• What the task asks: Could you restate the entries below word for word and leave out the pictures?

• Dataset content:
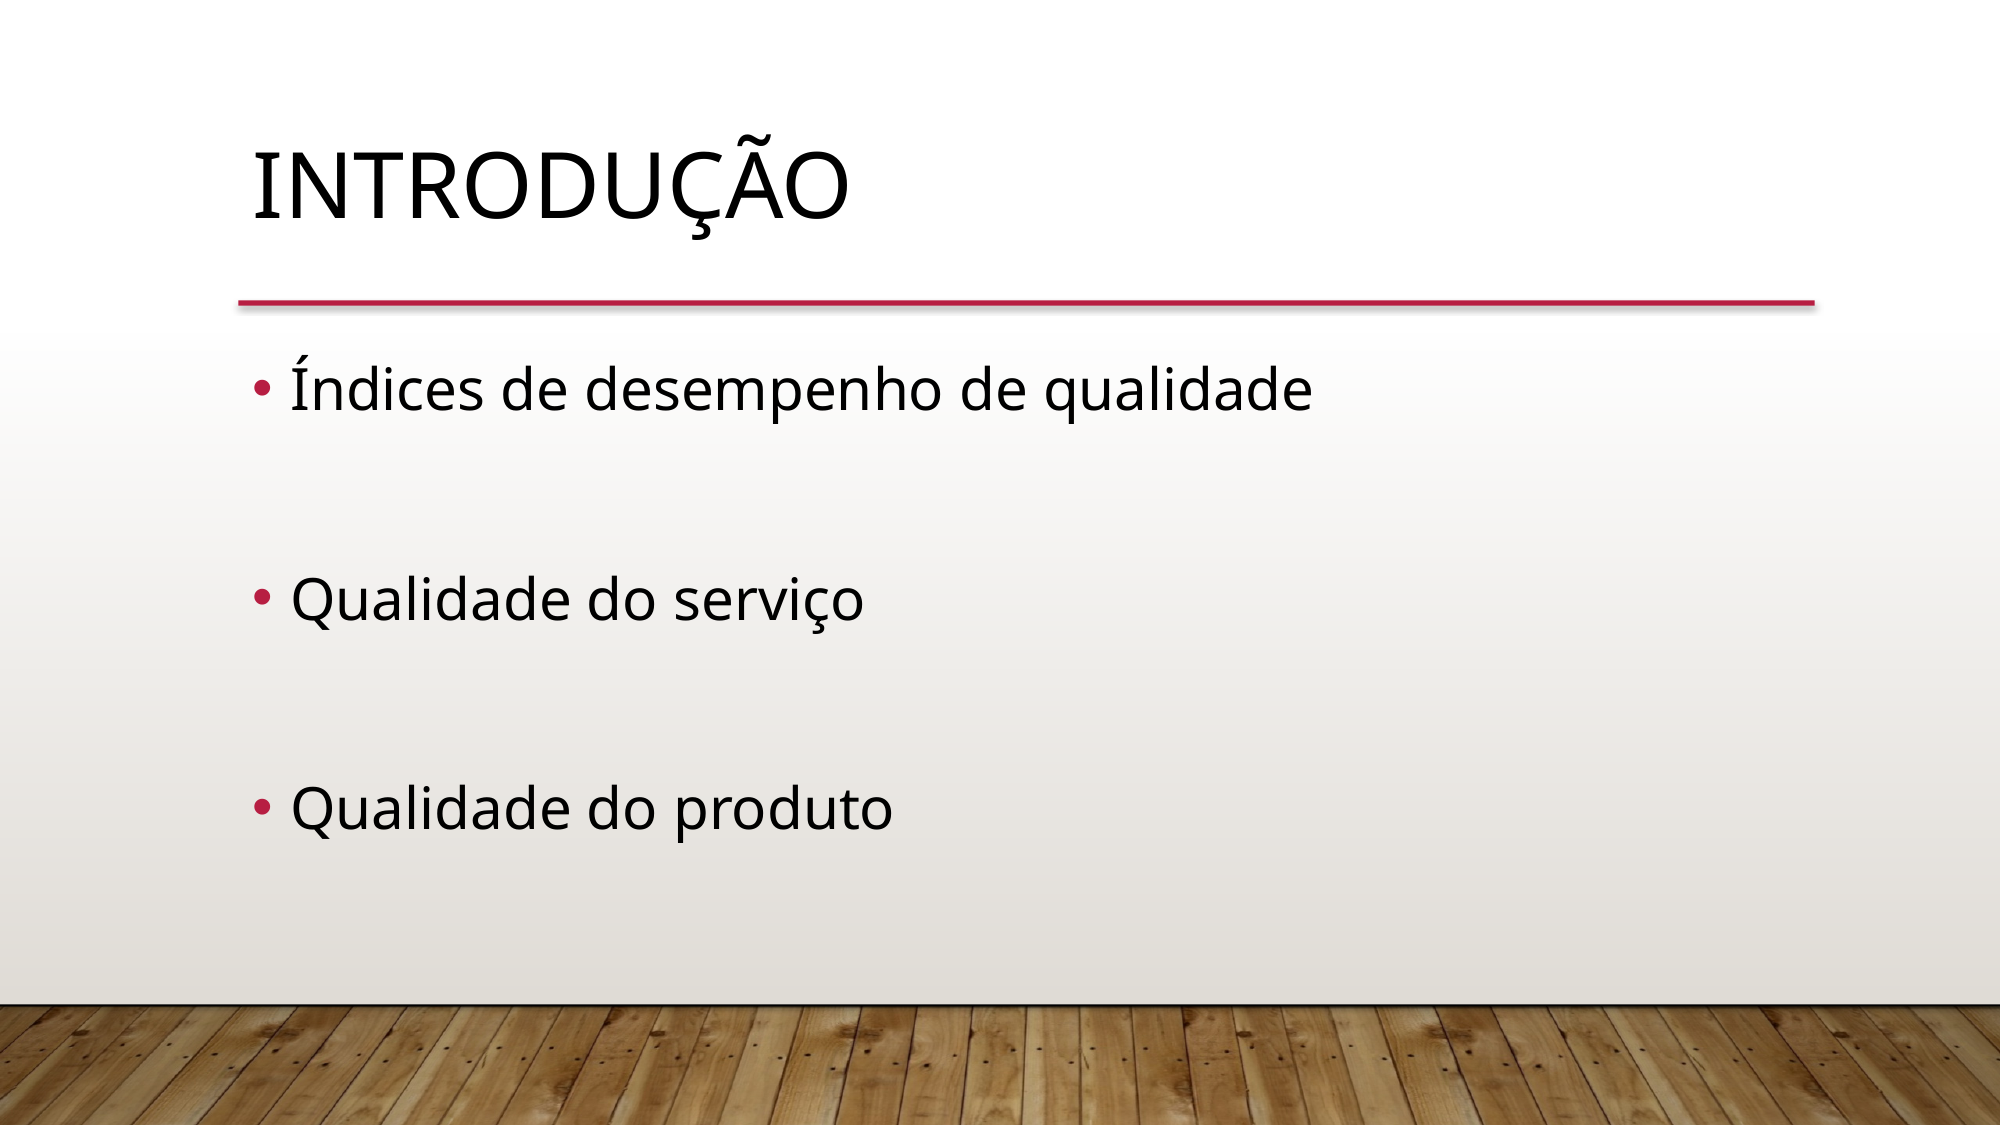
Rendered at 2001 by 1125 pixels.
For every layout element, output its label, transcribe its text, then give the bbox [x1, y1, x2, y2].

text_box Índices de desempenho de qualidade Qualidade do serviço Qualidade do produto [238, 330, 1814, 897]
text_box Introdução [238, 131, 1814, 304]
picture [0, 1007, 2000, 1125]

• Task solution:
Rendered at 2001 by 1125 pixels.
For every layout element, output its label, transcribe its text, then give the bbox [x1, y1, x2, y2].

text_box Índices de desempenho de qualidade Qualidade do serviço Qualidade do produto [238, 330, 1814, 897]
text_box Introdução [238, 131, 1814, 304]
picture [0, 1007, 2000, 1125]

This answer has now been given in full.